Погода переменилась. Когда я выхожу осмотреть наши позиции, меня встречает прозрачно ясный зимний день, воздух звенит от мороза. Но вокруг такой вой и свист, что невольно втягиваешь голову в плечи. Непрерывно гремит и грохочет русская артиллерия, разрывая своими снарядами прямо-таки полярный воздух. Ища укрытия за стеной, я с фельдфебелем Ленцем бегу направо. Перепрыгиваем через небольшие воронки, преодолеваем покрытые снегом кучи щебня и кирпичей, скользим, падаем, поднимаемся, бежим вновь и переводим дух только у широкой улицы, ведущей прямо к Царице. За обломком кирпичной стены стоит хорошо замаскированная гаубица. Рядом лежат два канонира, глядят на юг, высматривают танки.

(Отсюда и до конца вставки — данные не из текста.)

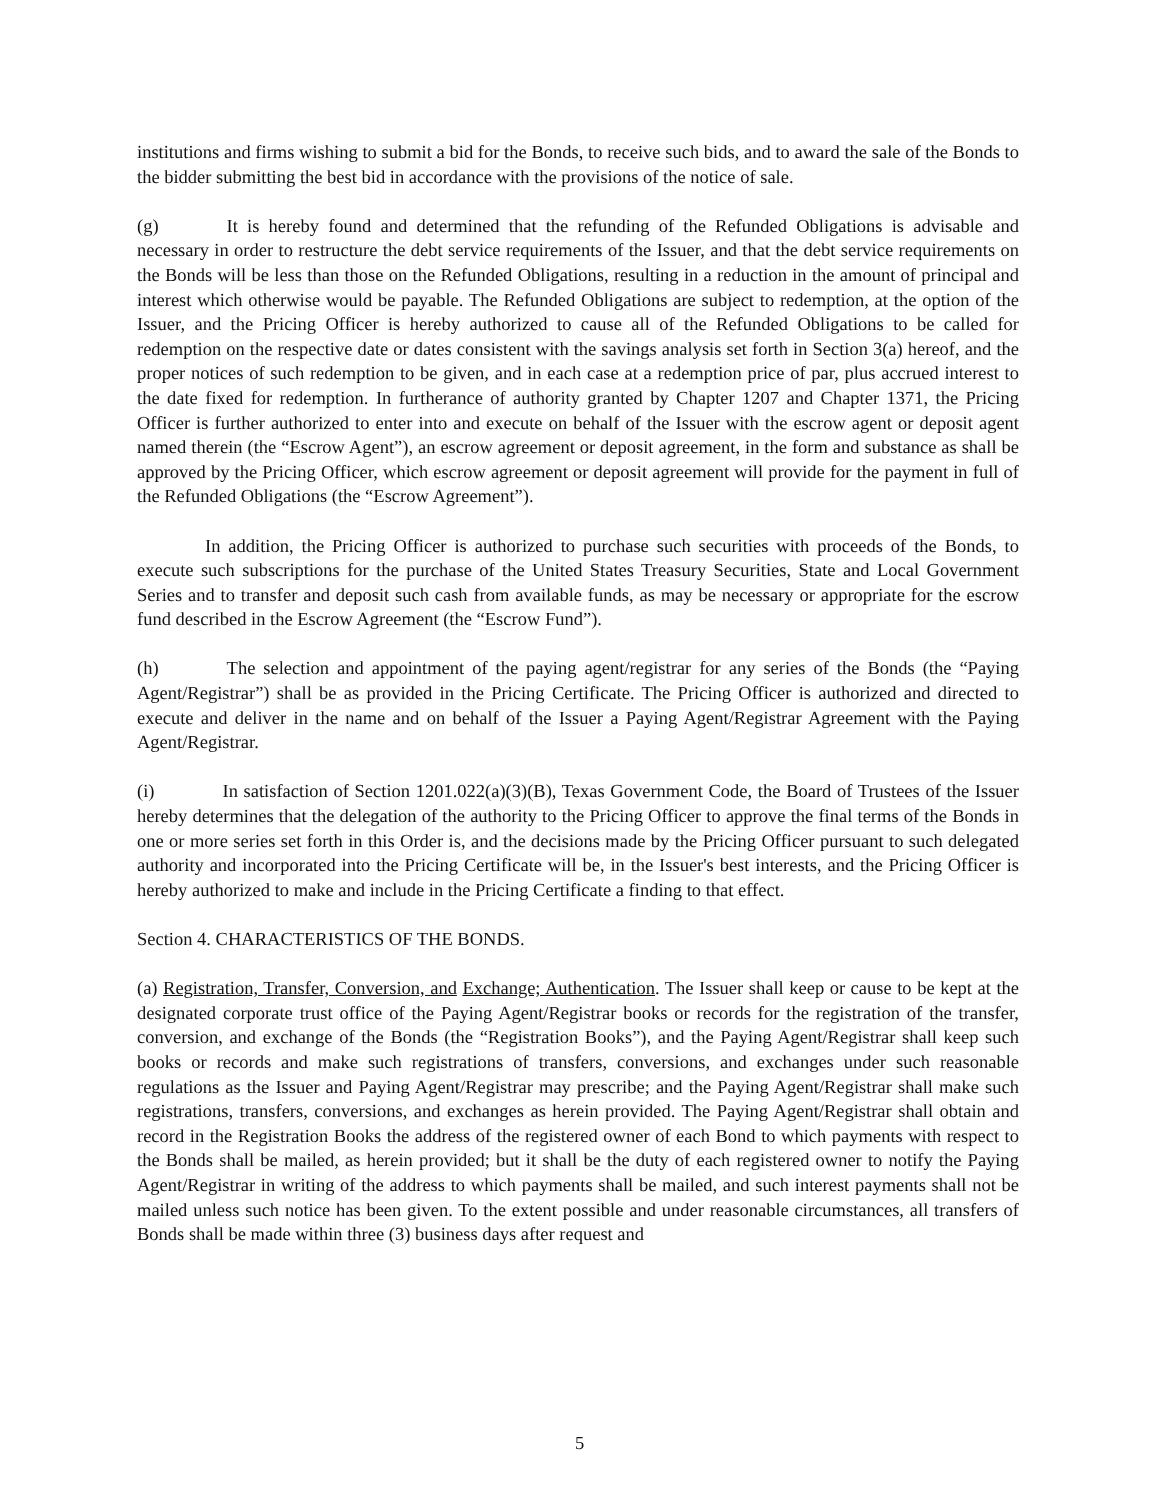institutions and firms wishing to submit a bid for the Bonds, to receive such bids, and to award the sale of the Bonds to the bidder submitting the best bid in accordance with the provisions of the notice of sale.
(g) It is hereby found and determined that the refunding of the Refunded Obligations is advisable and necessary in order to restructure the debt service requirements of the Issuer, and that the debt service requirements on the Bonds will be less than those on the Refunded Obligations, resulting in a reduction in the amount of principal and interest which otherwise would be payable. The Refunded Obligations are subject to redemption, at the option of the Issuer, and the Pricing Officer is hereby authorized to cause all of the Refunded Obligations to be called for redemption on the respective date or dates consistent with the savings analysis set forth in Section 3(a) hereof, and the proper notices of such redemption to be given, and in each case at a redemption price of par, plus accrued interest to the date fixed for redemption. In furtherance of authority granted by Chapter 1207 and Chapter 1371, the Pricing Officer is further authorized to enter into and execute on behalf of the Issuer with the escrow agent or deposit agent named therein (the “Escrow Agent”), an escrow agreement or deposit agreement, in the form and substance as shall be approved by the Pricing Officer, which escrow agreement or deposit agreement will provide for the payment in full of the Refunded Obligations (the “Escrow Agreement”).
In addition, the Pricing Officer is authorized to purchase such securities with proceeds of the Bonds, to execute such subscriptions for the purchase of the United States Treasury Securities, State and Local Government Series and to transfer and deposit such cash from available funds, as may be necessary or appropriate for the escrow fund described in the Escrow Agreement (the “Escrow Fund”).
(h) The selection and appointment of the paying agent/registrar for any series of the Bonds (the “Paying Agent/Registrar”) shall be as provided in the Pricing Certificate. The Pricing Officer is authorized and directed to execute and deliver in the name and on behalf of the Issuer a Paying Agent/Registrar Agreement with the Paying Agent/Registrar.
(i) In satisfaction of Section 1201.022(a)(3)(B), Texas Government Code, the Board of Trustees of the Issuer hereby determines that the delegation of the authority to the Pricing Officer to approve the final terms of the Bonds in one or more series set forth in this Order is, and the decisions made by the Pricing Officer pursuant to such delegated authority and incorporated into the Pricing Certificate will be, in the Issuer's best interests, and the Pricing Officer is hereby authorized to make and include in the Pricing Certificate a finding to that effect.
Section 4. CHARACTERISTICS OF THE BONDS.
(a) Registration, Transfer, Conversion, and Exchange; Authentication. The Issuer shall keep or cause to be kept at the designated corporate trust office of the Paying Agent/Registrar books or records for the registration of the transfer, conversion, and exchange of the Bonds (the “Registration Books”), and the Paying Agent/Registrar shall keep such books or records and make such registrations of transfers, conversions, and exchanges under such reasonable regulations as the Issuer and Paying Agent/Registrar may prescribe; and the Paying Agent/Registrar shall make such registrations, transfers, conversions, and exchanges as herein provided. The Paying Agent/Registrar shall obtain and record in the Registration Books the address of the registered owner of each Bond to which payments with respect to the Bonds shall be mailed, as herein provided; but it shall be the duty of each registered owner to notify the Paying Agent/Registrar in writing of the address to which payments shall be mailed, and such interest payments shall not be mailed unless such notice has been given. To the extent possible and under reasonable circumstances, all transfers of Bonds shall be made within three (3) business days after request and
5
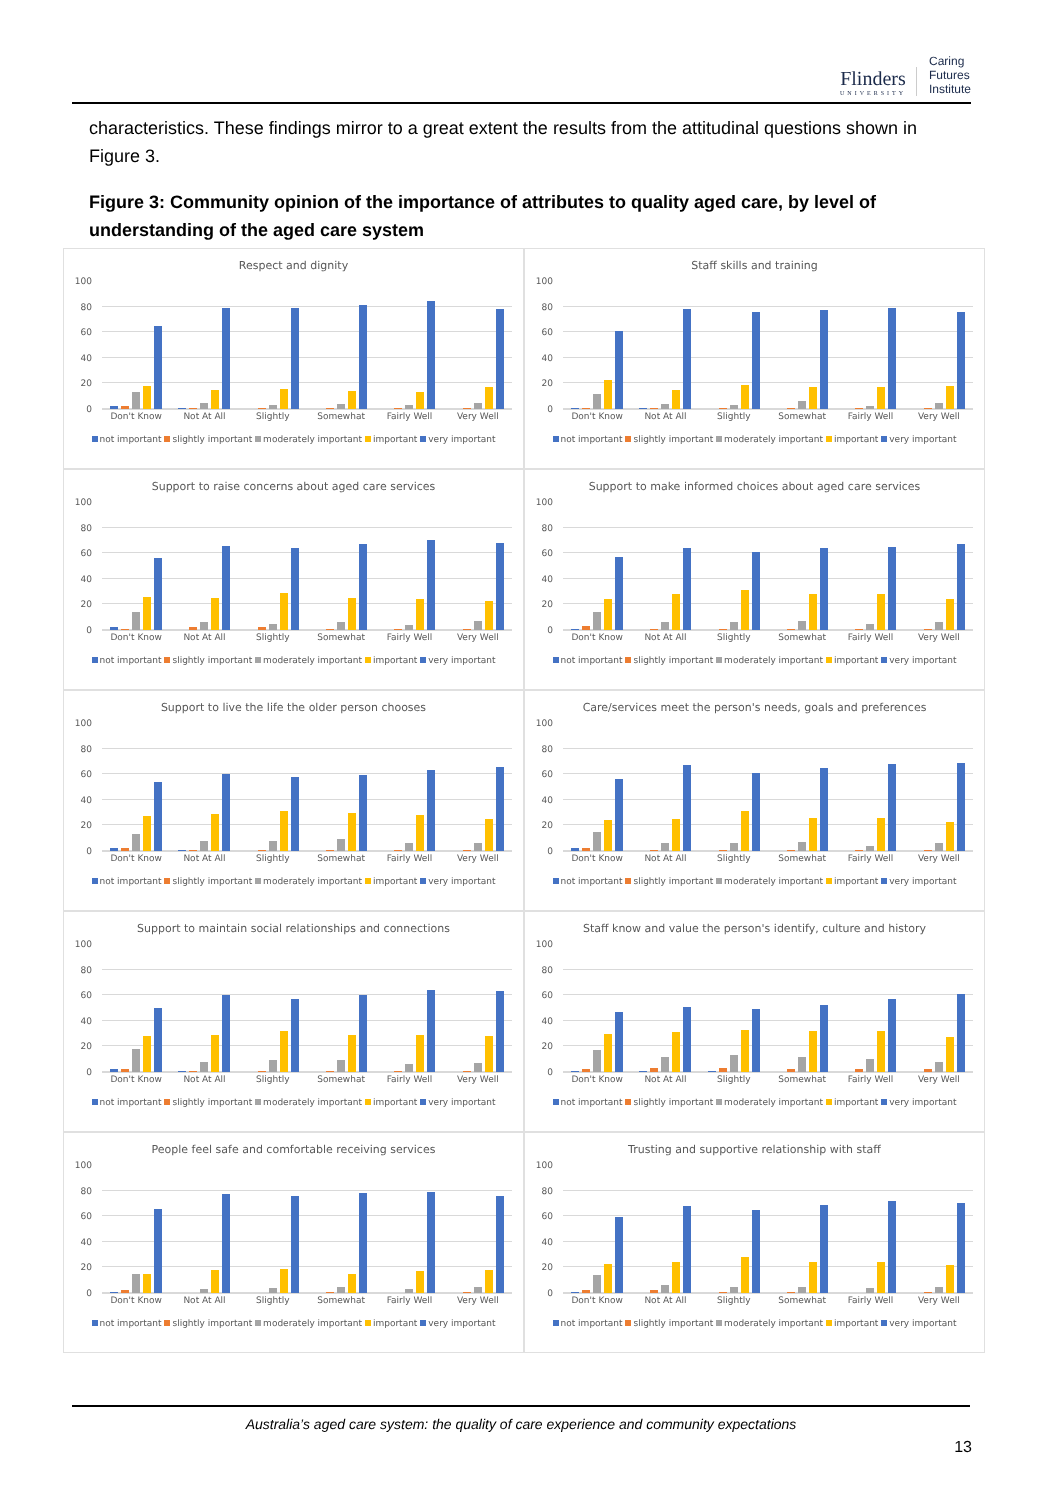Flinders
UNIVERSITY
Caring
Futures
Institute
characteristics. These findings mirror to a great extent the results from the attitudinal questions shown in Figure 3.
Figure 3: Community opinion of the importance of attributes to quality aged care, by level of understanding of the aged care system
Respect and dignity
100
80
60
40
20
0
Don't Know Not At All Slightly Somewhat Fairly Well Very Well
not important slightly important moderately important important very important
Staff skills and training
100
80
60
40
20
0
Don't Know Not At All Slightly Somewhat Fairly Well Very Well
not important slightly important moderately important important very important
Support to raise concerns about aged care services
100
80
60
40
20
0
Don't Know Not At All Slightly Somewhat Fairly Well Very Well
not important slightly important moderately important important very important
Support to make informed choices about aged care services
100
80
60
40
20
0
Don't Know Not At All Slightly Somewhat Fairly Well Very Well
not important slightly important moderately important important very important
Support to live the life the older person chooses
100
80
60
40
20
0
Don't Know Not At All Slightly Somewhat Fairly Well Very Well
not important slightly important moderately important important very important
Care/services meet the person's needs, goals and preferences
100
80
60
40
20
0
Don't Know Not At All Slightly Somewhat Fairly Well Very Well
not important slightly important moderately important important very important
Support to maintain social relationships and connections
100
80
60
40
20
0
Don't Know Not At All Slightly Somewhat Fairly Well Very Well
not important slightly important moderately important important very important
Staff know and value the person's identify, culture and history
100
80
60
40
20
0
Don't Know Not At All Slightly Somewhat Fairly Well Very Well
not important slightly important moderately important important very important
People feel safe and comfortable receiving services
100
80
60
40
20
0
Don't Know Not At All Slightly Somewhat Fairly Well Very Well
not important slightly important moderately important important very important
Trusting and supportive relationship with staff
100
80
60
40
20
0
Don't Know Not At All Slightly Somewhat Fairly Well Very Well
not important slightly important moderately important important very important
Australia’s aged care system: the quality of care experience and community expectations
13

– Сколько выстрелов еще осталось?
– Четыре, господин майор!
Только не задумываться! Дальше! Быстрыми перебежками пересекаем улицу. Мчимся мимо поваленного забора, через еще стоящие ворота, вдоль одиноко высящейся стены. Вокруг нас рвутся снаряды, летят куски льда, комья земли, осколки. Но мы действуем, как рекруты. Укрываться приходится каждые сто метров, а то и вообще носа не высунуть: не прекращаются залпы орудий тяжелого калибра. Зарывшись, как крот, ждешь прямого попадания, которое навсегда избавит тебя от мучений. Навстречу нам – два подносчика патронов. Одежда их разорвана и покрыта грязью, лица заросли щетиной, на глазах, на носу и подбородке сосульки. Примерно так страх рисовал нам в детстве домового. Не обращая на нас никакого внимания, оба бегут дальше. Их гонят вперед приказ и воля.
Просто удивительно, что кровоточащий обрубок 6-й армии все еще как-то держится. Армия корчится в судорогах слабости, ярости и отчаяния, как человек с перебитым позвоночником, который сохраняет полное сознание, между тем, как тело его постепенно отмирает.

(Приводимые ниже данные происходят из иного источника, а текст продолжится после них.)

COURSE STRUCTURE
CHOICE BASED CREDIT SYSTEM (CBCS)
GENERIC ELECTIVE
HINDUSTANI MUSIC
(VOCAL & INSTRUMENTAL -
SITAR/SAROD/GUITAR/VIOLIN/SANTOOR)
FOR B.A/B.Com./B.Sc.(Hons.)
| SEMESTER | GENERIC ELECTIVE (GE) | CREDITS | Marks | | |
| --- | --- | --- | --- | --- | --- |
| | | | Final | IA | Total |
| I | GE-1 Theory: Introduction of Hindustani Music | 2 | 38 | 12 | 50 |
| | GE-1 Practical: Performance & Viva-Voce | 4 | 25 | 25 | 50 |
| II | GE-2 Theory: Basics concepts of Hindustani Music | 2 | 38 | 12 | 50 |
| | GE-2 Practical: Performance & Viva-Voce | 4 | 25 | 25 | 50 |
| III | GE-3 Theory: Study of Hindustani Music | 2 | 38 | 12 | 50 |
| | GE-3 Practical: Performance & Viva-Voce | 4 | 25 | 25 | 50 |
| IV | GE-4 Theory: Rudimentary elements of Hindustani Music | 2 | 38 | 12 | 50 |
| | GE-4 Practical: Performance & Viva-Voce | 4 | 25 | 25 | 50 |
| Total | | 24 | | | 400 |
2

Теперь мы с Ленцем уже добрались до угла забора и бросаемся на землю передохнуть. Перед нами совершенно открытая местность, и нам надо броском преодолеть сто пятьдесят метров. Снежное поле похоже на свалку: вдоль и поперек – подбитые танки и разбитые орудия, некоторые с перевернутыми стволами и лафетами. Рядом валяются винтовки, каски, канистры, клочья обмундирования и множество патронов – лентами и россыпью, заржавевшие и недавно брошенные.
– Сюда, господин майор, по тропинке, прямо до того желтого дома! – кричит мне Ленц.

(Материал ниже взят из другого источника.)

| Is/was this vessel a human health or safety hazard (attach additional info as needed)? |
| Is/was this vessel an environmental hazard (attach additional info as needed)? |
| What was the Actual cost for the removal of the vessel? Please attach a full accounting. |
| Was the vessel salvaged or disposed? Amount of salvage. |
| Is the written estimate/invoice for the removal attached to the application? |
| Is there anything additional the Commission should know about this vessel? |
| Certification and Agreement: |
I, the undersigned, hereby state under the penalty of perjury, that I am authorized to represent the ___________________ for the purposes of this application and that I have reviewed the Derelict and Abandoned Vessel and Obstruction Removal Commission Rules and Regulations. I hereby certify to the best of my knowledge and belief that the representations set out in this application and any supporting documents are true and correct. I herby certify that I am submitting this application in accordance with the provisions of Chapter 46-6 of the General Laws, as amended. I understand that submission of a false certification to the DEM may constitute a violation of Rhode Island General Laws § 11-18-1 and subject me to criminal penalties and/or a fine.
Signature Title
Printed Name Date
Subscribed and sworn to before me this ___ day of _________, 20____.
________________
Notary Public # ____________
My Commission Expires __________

Поднимаемся, бежим. Я впереди, он за мной. Спотыкаюсь о занесенные снегом трупы. Русские пулеметы поливают нас огнем. Только не обращать внимания, только вскакивать и вперед, мы должны добежать! Едва переводя дыхание, подбегаю к желтой стене и бросаюсь на землю. Через доли секунды рядом уже лежит Ленц. Сдвигаю на затылок каску с потного лба. Там, впереди, где поперек улицы валяется разбитый грузовик, шагах в двадцати левее, виден дымок из короткой трубы. Это должен быть подвал зенитной батареи. Туда мне и надо.
– Теперь еще немного, господин майор, всего пятьдесят метров!
Вскакиваем, бежим к грузовику через телефонные мачты и фонарные столбы, обрушившиеся балконы и неразорвавшиеся снаряды, по обледеневшим сугробам и развороченной мостовой. Последний бросок через не занятую противником поперечную улицу – и мы скатываемся по обледеневшим крутым ступеням куда-то вниз, в темноту.
Прошли те времена, когда мы пополняли свой запас французских слов и слово «le chateau» имело для нас значения: «штаб-квартира», «командный пункт», «убежище». В котле все тесно прижаты друг к другу, как сардины в консервной банке. Приютом для нас служат обвалившиеся подвалы и примитивнейшие норы в земле. Капитан-зенитчик сидит в своем довольно вместительном помещении. Здесь еще человек тридцать из его батареи, они греются в натопленном подземелье. Один стрижет другому волосы. В углу – оказывается и это еще есть на свете! – говорит радио. «В районе между Доном и Манычем, – звучит из репродуктора, – германские войска продвигаются на северо-восток».
– Как вы думаете, это действительно может спасти нас? – засыпают меня вопросами. Я только пожимаю плечами. Откуда мне знать? Лично я считаю это расширением ростовского плацдарма для облегчения отступления наших войск с Кавказа. Но зенитчики цепляются за эту последнюю соломинку: операция предпринята ради нас, иначе и быть не может, в последнюю минуту фюрер сдержал свое слово…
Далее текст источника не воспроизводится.